O Raio considera que o índice despesa pública por habitante é a «forma lógica de ver se o Estado gasta muito ou pouco». Quando lhe disse que seria mais adequado comparar a despesa pública com o PIB, afirmou que isso é «enganador». Logo, depreendo que todas as organizações internacionais que insistem em índices que dividem despesa pública pelo PIB nos querem enganar. Já sei, muitas delas são governadas pelos neoliberais que querem o Estado fora da economia, mas... por que Raio até organizações insuspeitas como o UNDP dividem qualquer tipo de despesa pública (e.g. em I&D, em educação, com as forças armadas...) pelo PIB?
Um índice, mesmo que seja um simples rácio, tem a vantagem de esquematizar a informação, salientar alguns aspectos relevantes e facilitar a comparação de casos. O incoveniente é que, ao reduzir a informação, podemos perder a percepção de alguns efeitos de interacção interessantes. Então, na base da decisão de usar o PIB como denominador, haverá alguma razão mais «lógica» do que a lógica de utilizar a população? Ou é tudo uma "cabala"?
O rácio despesa/PIB "anula" o efeito de dimensão de uma economia, enquanto o rácio despesa per capita "anula" o efeito de dimensão populacional. Faz mais sentido usar um denominador económico do que demográfico, já que é óbvio que uma população "rica" poderá sempre "gastar" mais do que uma população "pobre". Uma economia não pode consumir (sempre) mais do que produz, a não ser que os vizinhos estejam dispostos a financiar infinitamente esse padrão de consumo.
Não contando estas transferências entre vizinhos, a despesa total é igual ao produto. Logo, o rácio despesa pública / PIB é uma forma bastante imediata de comparar o peso do Estado na economia, por exemplo, entre dois países. Dito de outra forma: o produto de uma economia é "gasto" em três rubricas contabilísticas: o consumo das famílias; o consumo do Estado; a acumulação de capital. No entanto, uma parte do consumo das famílias é "sustentada" por transferências do Estado, p. ex. para remunerar os pensionistas por trabalho que eles prestaram anos antes (ou por capital que eles emprestaram à segurança social, é indiferente). Deste modo, para ter uma noção mais aproximada do peso do Estado, o numerador do rácio não conta apenas o consumo final do Estado, mas toda a despesa pública.
Agora com números:
No caso português, em 2009 o consumo final do Estado foi cerca de 36 mil milhões de euros (21% do PIB) e a despesa pública total foi cerca de 81 mil milhões (48,2% do PIB). Estes valores são próximos da média da UE27, respectivamente, 22,5% e 50,8%. Fazendo uma análise evolutiva, constata-se que, na última década, os índices de despesa pública se aproximaram, nalgumas rubricas muito rapidamente, da média europeia. Isto não nos diz se um Estado é mais ou menos "despesista", apenas nos informa sobre o peso do Estado, já que algumas economias confiam mais funções e mais impostos ao Estado, outras menos.
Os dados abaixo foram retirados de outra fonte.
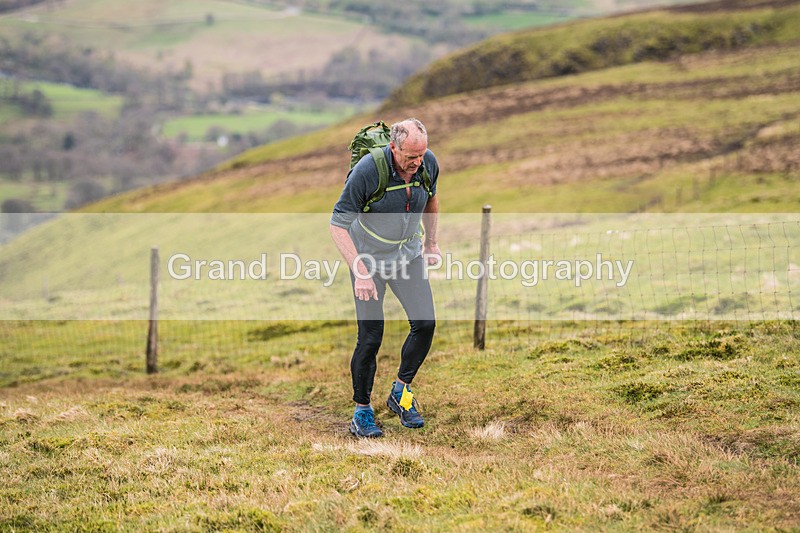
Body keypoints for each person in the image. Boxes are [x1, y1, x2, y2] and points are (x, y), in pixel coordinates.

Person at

Mas a análise evolutiva diz-nos mais do que isto. Diz-nos que, apesar do consumo final do Estado português ainda ser inferior à média, cresceu mais rapidamente do que o produto, ou seja, a poupança pública bruta degradou-se acentuadamente e atingiu em 2009 o valor negativo de 11 mil milhões (-6,5% do PIB). Ao contrário do que se passa na UE27, esta é a grande fatia das necessidades de financiamento público (16 mil milhões, ou -9,4% do PIB), o que só é possível com o baixo valor da formação de capital público (4 mil milhões), já que o Estado optou por desviar das contas da despesa pública os tais grandes investimentos que fizeram "Avançar Portugal" e que estão aí para alguém pagar nas próximas décadas.